The pigs have clever ways of manipulating our numbers here. During normal program we get a sack lunch as we exit the chow hall after breakfast and I believe they lump this together as one meal because during the July strike they didn't come around to acknowledge that we had skipped 9 meals and ask if we were participating in a hunger strike until after we skipped breakfast on the fifth day. By then about half of the strikers had started eating and going to work. They also followed their question of whether we were on hunger strike by asking if we would allow them to take the food we had in our cells. Many answered "no," others answered "yes." The following day the pigs came around and only bothered with the cells that answered "yes," going right by the cells that answered "no." CDCR claims that confiscating food is done in order to monitor our food intake. They can say that they couldn't start monitoring our food intake until they confiscated the food. If they start counting how many meals you skipped after they took the food then you're not even counted as a hunger striker because we only lasted a day and a half after that.

When they asked if they could remove food items they only accepted yes or no answers. I told the pig over and over that there was no food for them to take but that wasn't even a question. If you answered no then they could say that you acknowledged having food in your cell but wouldn't allow them to take it. They pretty much don't have to count anybody by using these tactics.

We need to go on an indefinite work strike that should last as long as they insist on having indefinite SHU terms, but there's not enough people with jobs in level 4 yards making it easy for CDCR to target those few inmates who refuse to work and replacing them with people from lower levels or PC yards.

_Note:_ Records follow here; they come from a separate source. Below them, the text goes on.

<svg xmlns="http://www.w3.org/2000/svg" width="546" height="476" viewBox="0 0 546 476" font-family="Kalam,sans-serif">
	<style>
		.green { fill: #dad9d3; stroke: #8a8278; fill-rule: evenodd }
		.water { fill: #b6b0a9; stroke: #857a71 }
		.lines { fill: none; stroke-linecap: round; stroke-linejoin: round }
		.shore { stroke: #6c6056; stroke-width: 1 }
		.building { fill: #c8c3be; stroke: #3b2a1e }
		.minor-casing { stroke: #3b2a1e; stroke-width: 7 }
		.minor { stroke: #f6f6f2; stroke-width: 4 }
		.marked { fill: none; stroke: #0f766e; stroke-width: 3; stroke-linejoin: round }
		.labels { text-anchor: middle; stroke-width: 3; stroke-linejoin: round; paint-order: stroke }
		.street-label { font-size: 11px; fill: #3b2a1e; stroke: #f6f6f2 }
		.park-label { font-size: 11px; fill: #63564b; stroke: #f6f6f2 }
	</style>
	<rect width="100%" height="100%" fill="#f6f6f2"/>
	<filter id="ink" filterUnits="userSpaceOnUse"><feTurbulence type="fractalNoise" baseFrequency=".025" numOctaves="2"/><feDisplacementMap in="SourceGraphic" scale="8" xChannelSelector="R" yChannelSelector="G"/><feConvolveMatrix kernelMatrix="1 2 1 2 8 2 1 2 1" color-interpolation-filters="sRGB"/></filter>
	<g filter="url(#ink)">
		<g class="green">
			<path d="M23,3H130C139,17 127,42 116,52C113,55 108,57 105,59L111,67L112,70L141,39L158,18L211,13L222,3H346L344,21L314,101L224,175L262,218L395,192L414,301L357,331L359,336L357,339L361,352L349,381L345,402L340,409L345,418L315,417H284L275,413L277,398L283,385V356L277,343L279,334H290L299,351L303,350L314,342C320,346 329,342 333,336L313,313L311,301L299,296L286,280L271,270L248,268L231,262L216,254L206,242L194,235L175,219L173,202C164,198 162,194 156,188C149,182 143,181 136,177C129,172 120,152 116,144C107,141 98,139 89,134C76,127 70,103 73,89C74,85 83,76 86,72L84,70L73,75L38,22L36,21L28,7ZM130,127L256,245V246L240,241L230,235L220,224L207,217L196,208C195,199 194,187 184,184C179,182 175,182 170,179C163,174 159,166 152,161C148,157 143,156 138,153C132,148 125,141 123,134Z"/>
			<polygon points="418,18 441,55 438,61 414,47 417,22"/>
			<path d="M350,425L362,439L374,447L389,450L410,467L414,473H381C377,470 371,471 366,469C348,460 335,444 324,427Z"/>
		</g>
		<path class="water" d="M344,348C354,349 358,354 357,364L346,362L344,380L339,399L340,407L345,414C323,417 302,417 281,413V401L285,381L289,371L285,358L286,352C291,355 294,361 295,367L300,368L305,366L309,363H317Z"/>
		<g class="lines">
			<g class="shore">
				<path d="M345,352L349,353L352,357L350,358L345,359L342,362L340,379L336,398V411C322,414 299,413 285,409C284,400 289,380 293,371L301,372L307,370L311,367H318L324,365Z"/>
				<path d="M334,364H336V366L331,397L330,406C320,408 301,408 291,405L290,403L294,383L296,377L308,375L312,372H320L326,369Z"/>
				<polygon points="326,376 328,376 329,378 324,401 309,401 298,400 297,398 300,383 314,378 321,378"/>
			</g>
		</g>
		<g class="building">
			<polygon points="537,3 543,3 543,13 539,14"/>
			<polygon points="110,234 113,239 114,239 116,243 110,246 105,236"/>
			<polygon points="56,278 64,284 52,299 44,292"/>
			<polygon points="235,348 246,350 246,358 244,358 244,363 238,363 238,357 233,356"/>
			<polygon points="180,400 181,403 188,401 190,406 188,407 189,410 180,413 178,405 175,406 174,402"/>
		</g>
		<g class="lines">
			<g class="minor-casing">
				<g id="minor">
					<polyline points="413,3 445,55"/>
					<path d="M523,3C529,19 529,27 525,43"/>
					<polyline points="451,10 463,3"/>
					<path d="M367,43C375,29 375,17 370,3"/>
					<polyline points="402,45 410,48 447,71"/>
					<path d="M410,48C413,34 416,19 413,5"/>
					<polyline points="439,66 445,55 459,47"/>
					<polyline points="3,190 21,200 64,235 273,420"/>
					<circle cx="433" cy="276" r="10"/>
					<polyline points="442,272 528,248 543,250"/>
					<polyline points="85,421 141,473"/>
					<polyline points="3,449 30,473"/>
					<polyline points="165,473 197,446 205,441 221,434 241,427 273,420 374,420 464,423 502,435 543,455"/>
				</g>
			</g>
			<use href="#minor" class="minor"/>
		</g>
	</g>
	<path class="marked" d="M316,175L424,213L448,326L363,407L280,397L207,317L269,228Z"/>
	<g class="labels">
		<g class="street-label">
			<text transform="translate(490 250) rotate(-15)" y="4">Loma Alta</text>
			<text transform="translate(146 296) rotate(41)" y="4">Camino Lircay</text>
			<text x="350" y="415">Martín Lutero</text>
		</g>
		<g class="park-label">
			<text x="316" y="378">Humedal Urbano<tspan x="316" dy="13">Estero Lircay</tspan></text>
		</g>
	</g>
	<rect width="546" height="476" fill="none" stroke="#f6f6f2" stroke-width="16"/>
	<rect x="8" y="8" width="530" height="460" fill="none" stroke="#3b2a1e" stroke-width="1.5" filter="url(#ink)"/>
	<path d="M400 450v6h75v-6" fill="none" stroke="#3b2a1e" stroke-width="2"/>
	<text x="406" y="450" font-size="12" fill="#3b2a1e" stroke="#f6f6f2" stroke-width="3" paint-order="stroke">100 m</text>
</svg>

MIM(Prisons) responds: This discussion of the latest action in Calipatria underscores the importance of our work to build unity and a United Front before engaging in serious actions. We commend everyone who stands up against the system and puts their lives and health at risk, but without unity we end up with small numbers of protesters and struggle to present a united position to the prison system. As we discussed at length in our article summing up the strike suspension, we don't anticipate the state will meet the strikers demands, but the struggle against torture continues.